“You don’t seem to have suffered much under yours,” said Edgar; “and mine, I assure you——”
“Oh, yes; yours, I assure you,” cried the Doctor, “is exactly like the rest—would not curtail any of your pleasures for the world; in short, would entreat you to amuse yourself, and be heartbroken at the thought of keeping you at home for her; but once let her find out that you have wings and can fly, and see what she says. I know them all.”
Edgar sat down, and cast a hurried glance round the room as the Doctor spoke. He asked himself quite involuntarily whether, after all, a cigar in Dr. Somers’ study was so much more delightful than Clare’s society and her pretty surroundings, and was not by any means so certain on that point as the Doctor was. But if he smiled within himself he suffered no evidence of it to escape, and for this night, at least, he had a definite object in his visit. “I did not know if I should find you,” he said. “What has become of the old whist party, of which I used to hear so much?”
“Ah, the whist party,” said the Doctor, with a sigh. “Poor Letty made an end of that. She was always willing to do her best, though she never was anything of a player; and she bore abuse like an angel. But that won’t do now, you know. And young Denbigh is the most abject spoon I ever saw. When he is not dangling after Alice Pimpernel, he is writing verses to her, I believe. The boy is capable of any folly, and revokes as soon as look at you. Croquet is the food of love; and that is what the degenerate cub has abandoned whist for. No wonder the race deteriorates day by day.”

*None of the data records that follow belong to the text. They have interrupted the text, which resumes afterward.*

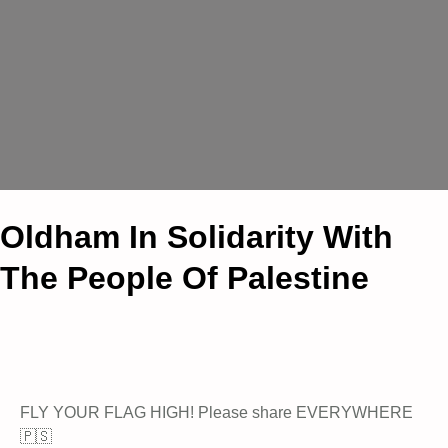
Oldham In Solidarity With
The People Of Palestine
FLY YOUR FLAG HIGH! Please share EVERYWHERE
🇵🇸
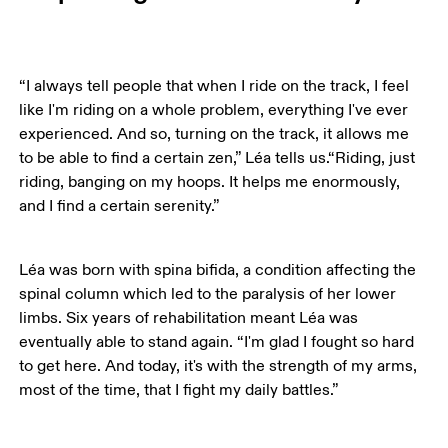
“I always tell people that when I ride on the track, I feel 
like I'm riding on a whole problem, everything I've ever 
experienced. And so, turning on the track, it allows me 
to be able to find a certain zen,” Léa tells us.“Riding, just 
riding, banging on my hoops. It helps me enormously, 
and I find a certain serenity.” 
Léa was born with spina bifida, a condition affecting the 
spinal column which led to the paralysis of her lower 
limbs. Six years of rehabilitation meant Léa was 
eventually able to stand again. “I'm glad I fought so hard 
to get here. And today, it's with the strength of my arms, 
most of the time, that I fight my daily battles.”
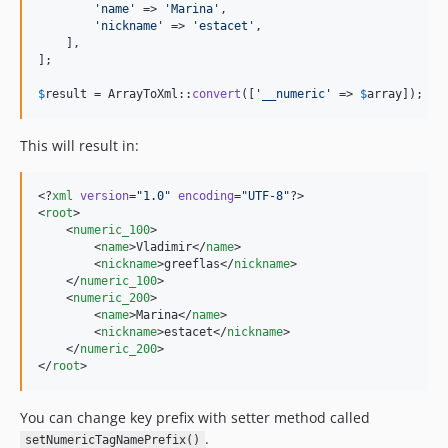
'
name
'
 => 
'
Marina
'
,

'
nickname
'
 => 
'
estacet
'
,

    ],

];

$
result
 = ArrayToXml::
convert
([
'
__numeric
'
 => 
$
array
]);
This will result in:
<?
xml
 version
=
"
1.0
"
 encoding
=
"
UTF-8
"
?>

<
root
>

    <
numeric_100
>

        <
name
>Vladimir</
name
>

        <
nickname
>greeflas</
nickname
>

    </
numeric_100
>

    <
numeric_200
>

        <
name
>Marina</
name
>

        <
nickname
>estacet</
nickname
>

    </
numeric_200
>

</
root
>
You can change key prefix with setter method called
.
setNumericTagNamePrefix()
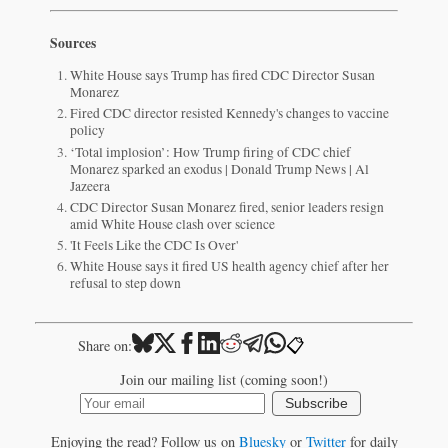
Sources
White House says Trump has fired CDC Director Susan
Monarez
Fired CDC director resisted Kennedy's changes to vaccine
policy
‘Total implosion’: How Trump firing of CDC chief
Monarez sparked an exodus | Donald Trump News | Al
Jazeera
CDC Director Susan Monarez fired, senior leaders resign
amid White House clash over science
'It Feels Like the CDC Is Over'
White House says it fired US health agency chief after her
refusal to step down
📋
Share on:
Join our mailing list (coming soon!)
Subscribe
Enjoying the read? Follow us on
Bluesky
or
Twitter
for daily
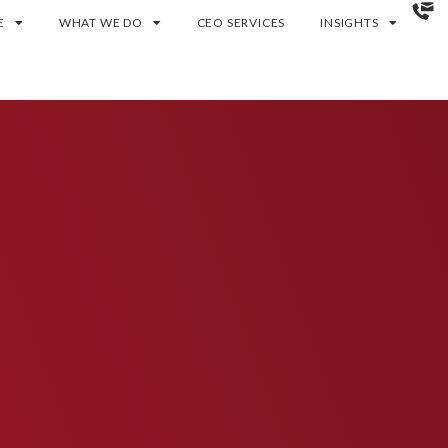
E
WHAT WE DO
CEO SERVICES
INSIGHTS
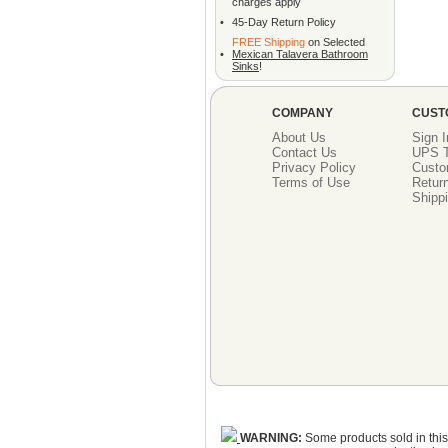
charges apply
•
45-Day Return Policy
FREE Shipping
on Selected
•
Mexican Talavera Bathroom
Sinks
!
COMPANY
CUST
About Us
Sign I
Contact Us
UPS T
Privacy Policy
Custo
Terms of Use
Return
Shippi
WARNING:
Some products sold in this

“That is just what I wanted to speak to you about,” said Edgar; “I have just come from the Pimpernel’s.”
CHAPTER XVII.
“Let us be correct and categorical,” said Dr. Somers. “That is just what you wanted to talk to me about? Which? Love, or croquet, or the Pimpernels?”
“Neither,” said Edgar, with a little impatience. “These are things altogether out of my way; and I must ask you to be serious, for what I have to ask is grave enough. Can you tell me anything about my cousin Arthur Arden? and why my sister dislikes him? and why——”
“Whew!” said Dr. Somers, with a prolonged whistle. “You might well tell me to be serious. Why, and why, and why? Have you met Arthur Arden? And if so, did nobody warn you that he was the worst enemy you ever had in your life.”
“He might very easily be that, and not scare me much,” said Edgar, with his careless, almost boyish, smile.